Further preferably, the mist region mask map ML and the dense mist region mask map MD are determined by comparing pixel values in the transmittance map with a preset transmittance threshold value, and are expressed as follows:
Figure BDA0002245945590000031
Figure BDA0002245945590000032
wherein ML (x, y) is a mist region mask value corresponding to the pixel in the x-th row and y-th column in the mist map, MD is a dense mist region mask, MD (x, y) is a dense mist region mask value corresponding to the pixel in the x-th row and y-th column in the mist map, T (x, y) is a pixel value in the x-th row and y-th column in the transmittance map, and w is a preset transmittance threshold.
Further preferably, the fog image and each pixel point of the fog region mask image are multiplied respectively to obtain a fog image, and the fog image and each pixel point of the dense fog region mask image are multiplied respectively to obtain a dense fog image.
Preferably, the defogging model comprises two parallel convolutional neural networks which are respectively recorded as a defogging network and a defogging network, the defogging network and the defogging network are respectively input into the defogging network and the defogging network, and the outputs of the defogging network and the defogging network are superposed in the defogging model to obtain the output of the defogging model, namely the defogging model.

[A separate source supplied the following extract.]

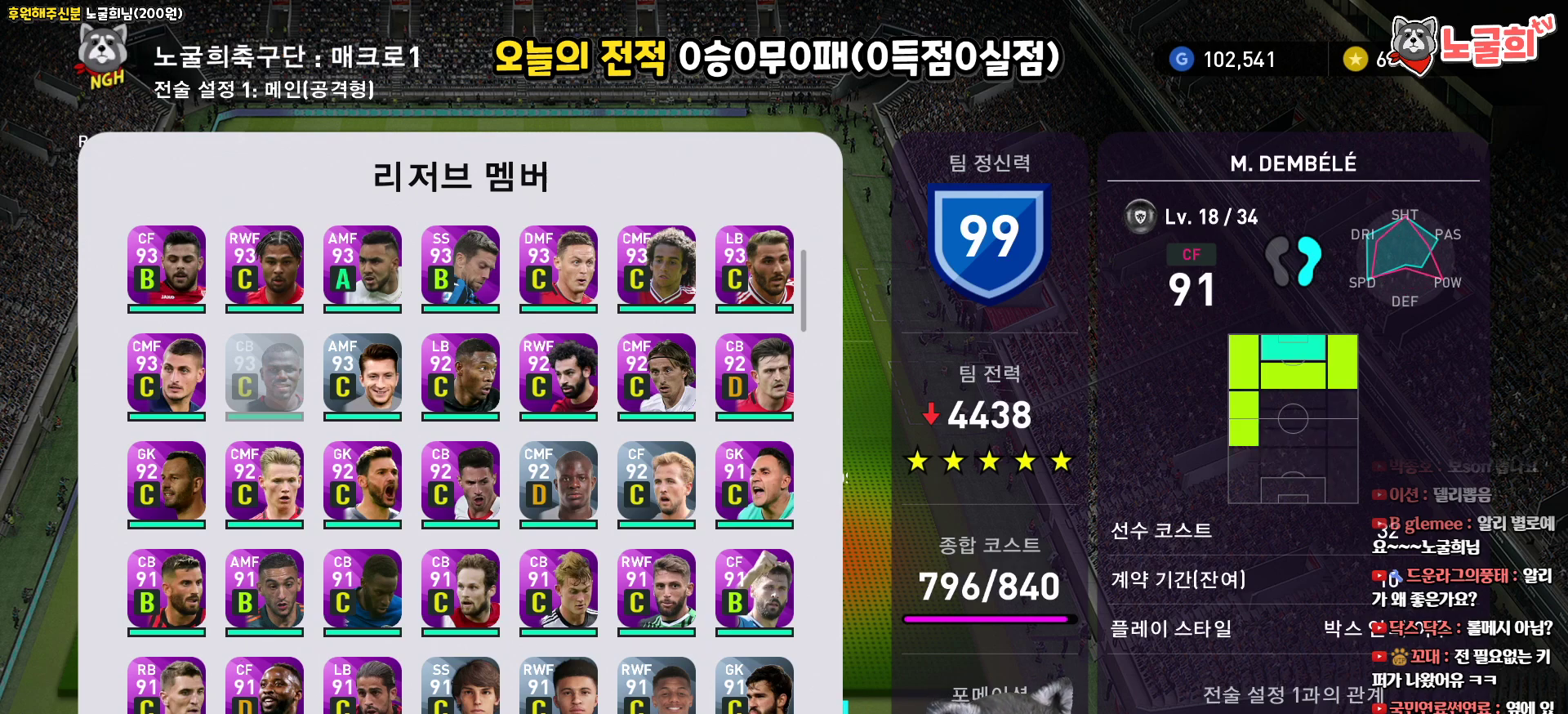
{"buttons": [], "left_stick": "center", "right_stick": "center", "events": []}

Further preferably, the loss function L of the defogging modeldehazeComprises the following steps:
Figure BDA0002245945590000033
wherein D isS(IS) For the output of the mist network in the defogging model, DB(IB) Is the output of the dense fog network in the defogging model, ISIs a haze pattern, IBThe method is characterized in that the method is a dense fog diagram, C is a target non-fog diagram, w, h and C are respectively the length, width and channel number of the thin fog diagram and the dense fog diagram, V (-) is a characteristic diagram of the output of the Pool-4 layer in the VGG-19 network, w ', h ' and C ' are respectively the length, width and channel number of the characteristic diagram, and sigma is a proportionality coefficient.
Preferably, the fog image is segmented to obtain a fog image and a dense fog image, the fog image is used as a sample of a second training set, a clear image corresponding to the fog image is used as a sample label of the second training set, the dense fog image is used as a sample of a third training set, a clear image corresponding to the fog image is used as a sample label of the third training set, and meanwhile, the second training set and the third training set are respectively input into a defogging network and a defogging network of a defogging model to be trained, so that the pre-trained defogging model is obtained.

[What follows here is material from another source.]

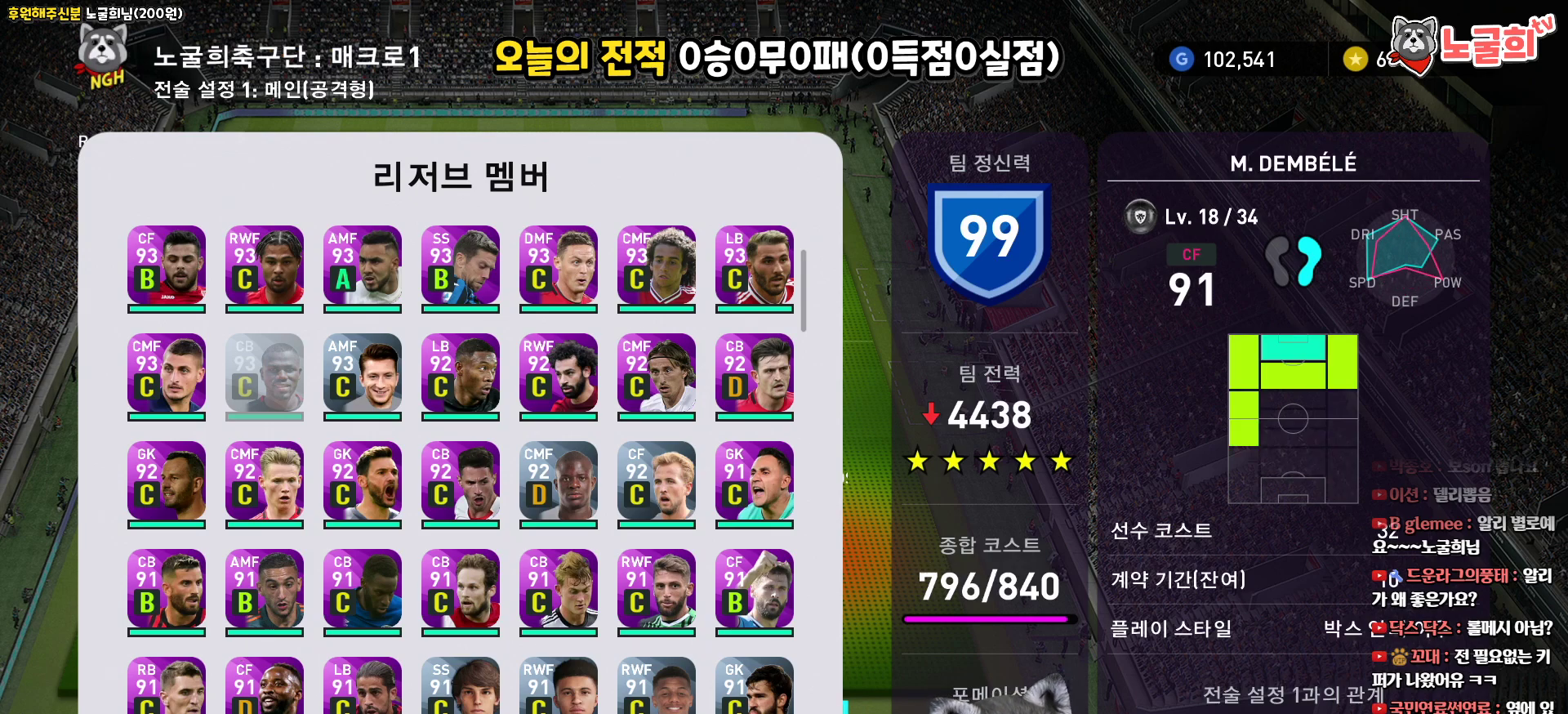
{"buttons": [], "left_stick": "center", "right_stick": "center", "events": []}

In general, compared with the prior art, the above technical solution contemplated by the present invention can achieve the following beneficial effects:
1. the invention provides an image defogging method based on a convolutional neural network, which divides a foggy image into a defogging region and a dense defogging region by estimating a transmissivity graph of a defogging image, simultaneously and respectively inputs the regions into a defogging network and a defogging network in a defogging model, processes the regions with different concentrations by adopting different parameters, and combines the obtained results in the defogging model in a pixel level to obtain a complete and clear defogging image.

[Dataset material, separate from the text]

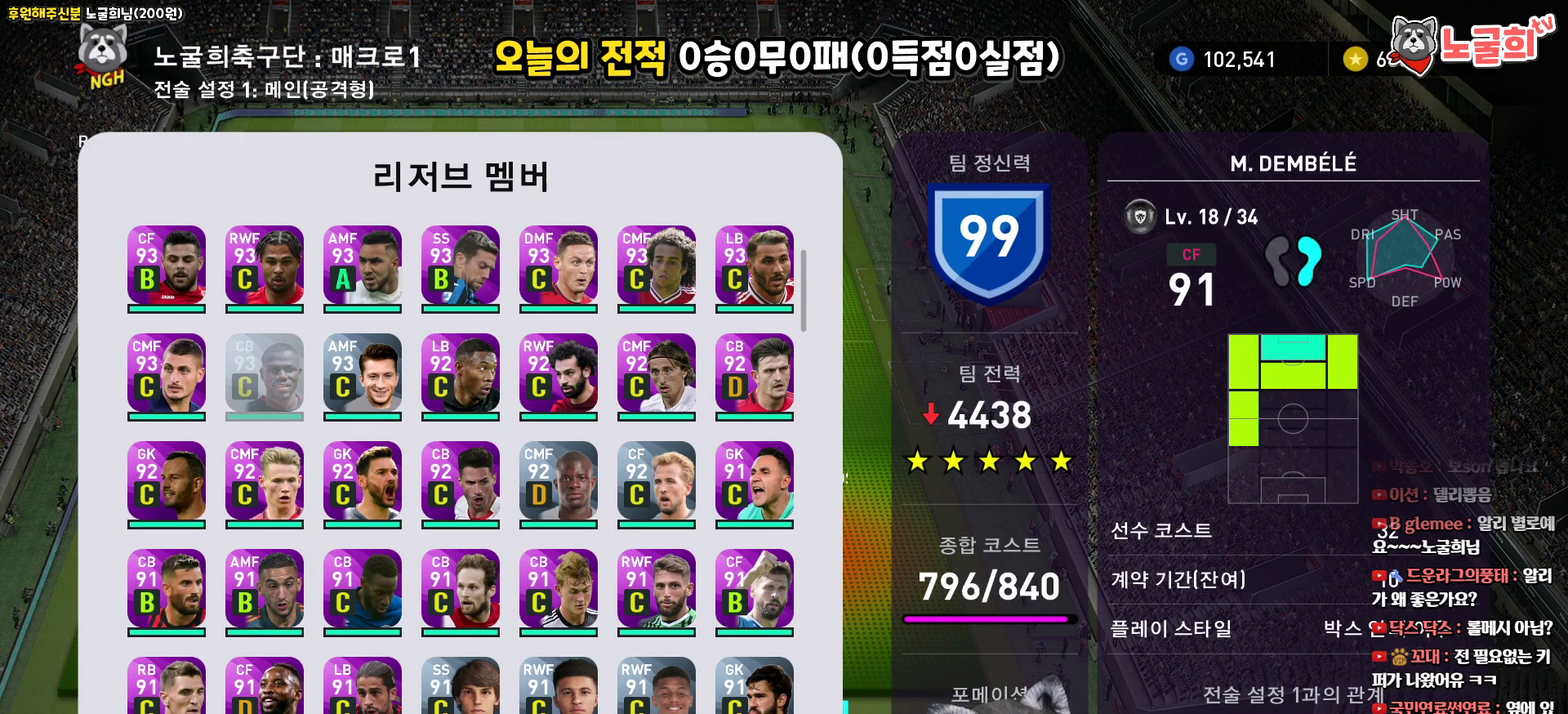
{"buttons": [], "left_stick": "center", "right_stick": "center", "events": []}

2. The image defogging method based on the convolutional neural network solves the problem that the defogging algorithm based on the atmospheric scattering model is restricted in nonlinear fitting capacity, adopts the convolutional neural network to learn a complex transformation function from a fog image to a clear image, and simultaneously adopts different networks to perform defogging on different fog concentration areas, so that color distortion and inappropriate brightness caused by integral defogging are avoided, and more detailed information is recovered.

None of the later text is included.